### [Entries drawn from a collection]
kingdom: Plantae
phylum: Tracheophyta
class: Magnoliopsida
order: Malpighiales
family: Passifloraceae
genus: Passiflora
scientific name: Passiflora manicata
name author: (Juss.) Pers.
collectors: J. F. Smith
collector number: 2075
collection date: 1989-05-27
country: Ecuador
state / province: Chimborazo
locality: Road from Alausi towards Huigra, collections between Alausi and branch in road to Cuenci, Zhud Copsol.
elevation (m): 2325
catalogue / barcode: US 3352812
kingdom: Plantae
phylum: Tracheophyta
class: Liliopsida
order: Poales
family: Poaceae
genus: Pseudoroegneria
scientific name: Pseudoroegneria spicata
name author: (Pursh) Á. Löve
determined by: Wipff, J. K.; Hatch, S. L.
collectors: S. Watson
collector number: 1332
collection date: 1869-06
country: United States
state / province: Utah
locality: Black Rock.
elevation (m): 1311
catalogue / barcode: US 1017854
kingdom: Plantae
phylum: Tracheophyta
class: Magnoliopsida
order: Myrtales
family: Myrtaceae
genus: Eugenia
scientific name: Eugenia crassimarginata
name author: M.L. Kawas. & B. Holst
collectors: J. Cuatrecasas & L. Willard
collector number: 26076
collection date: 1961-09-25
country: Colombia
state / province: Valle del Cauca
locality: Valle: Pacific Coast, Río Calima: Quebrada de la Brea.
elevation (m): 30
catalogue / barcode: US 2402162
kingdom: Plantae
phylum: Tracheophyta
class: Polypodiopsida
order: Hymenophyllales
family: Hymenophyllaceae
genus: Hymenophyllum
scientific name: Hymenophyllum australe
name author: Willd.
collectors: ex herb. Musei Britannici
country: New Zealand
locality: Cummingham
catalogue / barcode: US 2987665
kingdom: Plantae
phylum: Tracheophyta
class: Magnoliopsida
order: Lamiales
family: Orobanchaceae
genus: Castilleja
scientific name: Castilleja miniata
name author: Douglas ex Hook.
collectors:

### [Your instructions]
Copy the data above line for line, without changing a single character.

### [Task result]
kingdom: Plantae
phylum: Tracheophyta
class: Magnoliopsida
order: Malpighiales
family: Passifloraceae
genus: Passiflora
scientific name: Passiflora manicata
name author: (Juss.) Pers.
collectors: J. F. Smith
collector number: 2075
collection date: 1989-05-27
country: Ecuador
state / province: Chimborazo
locality: Road from Alausi towards Huigra, collections between Alausi and branch in road to Cuenci, Zhud Copsol.
elevation (m): 2325
catalogue / barcode: US 3352812
kingdom: Plantae
phylum: Tracheophyta
class: Liliopsida
order: Poales
family: Poaceae
genus: Pseudoroegneria
scientific name: Pseudoroegneria spicata
name author: (Pursh) Á. Löve
determined by: Wipff, J. K.; Hatch, S. L.
collectors: S. Watson
collector number: 1332
collection date: 1869-06
country: United States
state / province: Utah
locality: Black Rock.
elevation (m): 1311
catalogue / barcode: US 1017854
kingdom: Plantae
phylum: Tracheophyta
class: Magnoliopsida
order: Myrtales
family: Myrtaceae
genus: Eugenia
scientific name: Eugenia crassimarginata
name author: M.L. Kawas. & B. Holst
collectors: J. Cuatrecasas & L. Willard
collector number: 26076
collection date: 1961-09-25
country: Colombia
state / province: Valle del Cauca
locality: Valle: Pacific Coast, Río Calima: Quebrada de la Brea.
elevation (m): 30
catalogue / barcode: US 2402162
kingdom: Plantae
phylum: Tracheophyta
class: Polypodiopsida
order: Hymenophyllales
family: Hymenophyllaceae
genus: Hymenophyllum
scientific name: Hymenophyllum australe
name author: Willd.
collectors: ex herb. Musei Britannici
country: New Zealand
locality: Cummingham
catalogue / barcode: US 2987665
kingdom: Plantae
phylum: Tracheophyta
class: Magnoliopsida
order: Lamiales
family: Orobanchaceae
genus: Castilleja
scientific name: Castilleja miniata
name author: Douglas ex Hook.
collectors:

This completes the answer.